Makerere University had planned to set up five up-country centres allowing students to attend classes at the main campus through a video-link. Such projects, the expert said, may be excluded with this type of cable as data and video traffic grows across the country.

Dispersion distance
The committee also established that the reachable dispersion distance for the current cable is less than half of the G655.
This is the distance from where the optical signal, or light, dissipates or phases out.

According to the ICT committee, the reachable distance of the G652 is 80km, whereas the signal for the G655 can reach over 210km.

When the signal phases out, it needs to be regenerated through ‘boosters’, which are expensive to build and maintain.
It will also greatly contribute to ‘down time’ of the infrastructure, meaning the system will shut down.

Cores
Another concern raised is the number of cores of fibre that has been installed.
The cable being laid is only a 24 core fibre whereas experts recommend 96 cores as a minimum to ensure that future growth in data and video usage is not interrupted.

The number of cores determines the number of separate channels. Security sensitive information, for example, is preferably transmitted through a separate channel.
“The advantage of more cores is that they can be distributed over a much wider area,” an international ICT expert told The New Vision.
“In some instances, the cores not used by the Government could be leased to third party providers, making it a profitable business.”
Uganda will need this additional income to pay off the Chinese loan.

Price
Apart from the type of cable, experts have also raised questions about the price.
Rwanda spent $38m to cover a distance of 2,300km to connect 35 sites.
Uganda, on the other hand, will spend $61.6m to cover 2,100km.

That means that Uganda will spend about $30,000 per kilometre on the project, whereas Rwanda will spend $16,000 per kilometre.
This is despite the fact that Rwanda is using the G655 type, the one recommended by experts, which is slightly more expensive.

MPs and officials of the National Information Technology Authority (NITA) are particularly worried that the Chinese company is continuing the works without any supervision.

The Auditor General in his December report already criticised the lack of proper supervision during the first phase.

He noted that the Project Implementation Unit was only set up six months after the works had started.
“By this time, substantial amount of work on the contract had been undertaken,” the report says.

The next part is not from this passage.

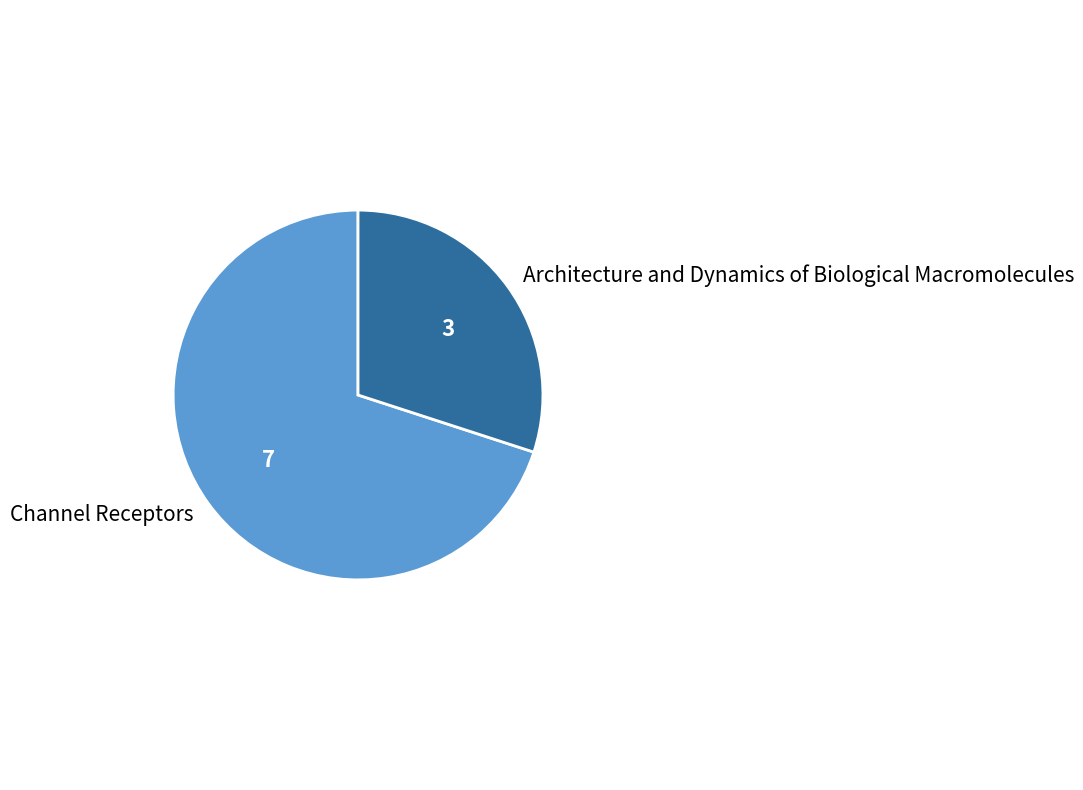

Which category has the biggest portion of the pie?

Channel Receptors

“Capacity was still lacking in terms of numbers and expertise, with the unit manned by only six technical staff, out of which only four were field-based.”
NITA and the ICT committee have demanded the immediate suspension of the works pending an entire review of the project based on a proper needs assessment study.

“A full technical audit is urgently required to save whatever is left of the $106m, and immediate steps need to be taken to rectify the situation,” said a source.

“Otherwise potentially fatal technical problems are facing both the National Backbone Infrastructure and e-Government.”

Missing the ICT train, NITA says, will be catastrophic for the future of Uganda.
“Wasting $106m is bad enough. But the loss of the money is nothing compared to the long-term consequences of missing the ICT revolution.”